>> START

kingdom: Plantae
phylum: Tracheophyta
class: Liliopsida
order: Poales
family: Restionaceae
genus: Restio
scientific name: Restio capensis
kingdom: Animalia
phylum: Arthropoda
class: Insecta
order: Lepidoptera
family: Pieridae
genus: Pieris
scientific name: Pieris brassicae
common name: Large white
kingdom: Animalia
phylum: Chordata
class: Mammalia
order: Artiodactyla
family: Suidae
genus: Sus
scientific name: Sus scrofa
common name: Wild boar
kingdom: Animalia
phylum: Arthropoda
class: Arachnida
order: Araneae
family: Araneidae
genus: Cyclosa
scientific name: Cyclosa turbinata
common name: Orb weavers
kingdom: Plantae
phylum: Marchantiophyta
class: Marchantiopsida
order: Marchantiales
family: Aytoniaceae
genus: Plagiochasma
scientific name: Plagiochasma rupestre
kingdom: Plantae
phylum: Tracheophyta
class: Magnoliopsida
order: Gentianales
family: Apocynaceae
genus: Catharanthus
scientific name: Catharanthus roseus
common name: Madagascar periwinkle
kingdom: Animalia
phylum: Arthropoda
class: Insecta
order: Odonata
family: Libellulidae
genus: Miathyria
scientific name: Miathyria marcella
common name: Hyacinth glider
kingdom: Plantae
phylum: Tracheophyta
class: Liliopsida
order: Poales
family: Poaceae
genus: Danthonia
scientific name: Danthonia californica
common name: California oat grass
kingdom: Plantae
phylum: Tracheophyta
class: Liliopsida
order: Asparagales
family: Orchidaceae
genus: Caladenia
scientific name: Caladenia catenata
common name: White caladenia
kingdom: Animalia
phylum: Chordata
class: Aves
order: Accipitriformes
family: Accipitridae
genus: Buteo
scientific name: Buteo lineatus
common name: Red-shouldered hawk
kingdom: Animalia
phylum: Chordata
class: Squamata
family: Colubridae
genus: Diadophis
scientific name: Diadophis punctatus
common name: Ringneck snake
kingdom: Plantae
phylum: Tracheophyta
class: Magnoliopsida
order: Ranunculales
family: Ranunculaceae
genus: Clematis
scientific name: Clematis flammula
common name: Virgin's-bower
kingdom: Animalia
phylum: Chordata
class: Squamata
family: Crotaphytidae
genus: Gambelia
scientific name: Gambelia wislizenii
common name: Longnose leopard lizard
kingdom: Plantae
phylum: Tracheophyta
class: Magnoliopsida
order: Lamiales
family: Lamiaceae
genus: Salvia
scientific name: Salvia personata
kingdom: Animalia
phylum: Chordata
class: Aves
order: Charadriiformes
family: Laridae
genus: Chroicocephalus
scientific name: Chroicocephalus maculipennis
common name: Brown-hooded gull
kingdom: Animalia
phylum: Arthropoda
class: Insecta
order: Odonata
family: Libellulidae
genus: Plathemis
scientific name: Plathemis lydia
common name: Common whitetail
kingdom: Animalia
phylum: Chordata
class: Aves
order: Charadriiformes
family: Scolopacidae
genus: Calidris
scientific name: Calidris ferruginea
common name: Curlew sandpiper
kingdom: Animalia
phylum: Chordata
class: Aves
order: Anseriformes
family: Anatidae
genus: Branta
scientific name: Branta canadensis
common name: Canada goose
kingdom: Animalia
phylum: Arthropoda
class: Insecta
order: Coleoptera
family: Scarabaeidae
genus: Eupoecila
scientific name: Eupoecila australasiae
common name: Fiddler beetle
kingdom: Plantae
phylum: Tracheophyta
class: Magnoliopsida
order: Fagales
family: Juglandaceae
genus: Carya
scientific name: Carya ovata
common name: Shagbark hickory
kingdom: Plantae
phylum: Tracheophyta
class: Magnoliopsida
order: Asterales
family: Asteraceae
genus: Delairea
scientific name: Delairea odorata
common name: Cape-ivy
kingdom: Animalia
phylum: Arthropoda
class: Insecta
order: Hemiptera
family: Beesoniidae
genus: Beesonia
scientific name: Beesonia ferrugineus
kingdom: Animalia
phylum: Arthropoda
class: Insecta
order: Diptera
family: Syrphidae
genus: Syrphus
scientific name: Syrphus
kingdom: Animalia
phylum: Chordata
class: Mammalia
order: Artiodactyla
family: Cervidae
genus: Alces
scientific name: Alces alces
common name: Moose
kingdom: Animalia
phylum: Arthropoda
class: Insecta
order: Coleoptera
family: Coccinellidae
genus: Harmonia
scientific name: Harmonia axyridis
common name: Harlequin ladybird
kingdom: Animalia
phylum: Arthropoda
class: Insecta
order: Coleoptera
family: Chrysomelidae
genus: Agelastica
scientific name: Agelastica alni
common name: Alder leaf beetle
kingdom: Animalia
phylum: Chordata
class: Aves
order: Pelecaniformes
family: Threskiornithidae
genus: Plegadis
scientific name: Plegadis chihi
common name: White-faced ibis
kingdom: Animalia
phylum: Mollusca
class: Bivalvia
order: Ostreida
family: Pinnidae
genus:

>> END

- To be done:
In the data above, can you reproduce every line word for word, beginning at the line that has "common name: Red-shouldered hawk" and stopping after the line that has "scientific name: Clematis flammula"?

- Exercise answer:
common name: Red-shouldered hawk
kingdom: Animalia
phylum: Chordata
class: Squamata
family: Colubridae
genus: Diadophis
scientific name: Diadophis punctatus
common name: Ringneck snake
kingdom: Plantae
phylum: Tracheophyta
class: Magnoliopsida
order: Ranunculales
family: Ranunculaceae
genus: Clematis
scientific name: Clematis flammula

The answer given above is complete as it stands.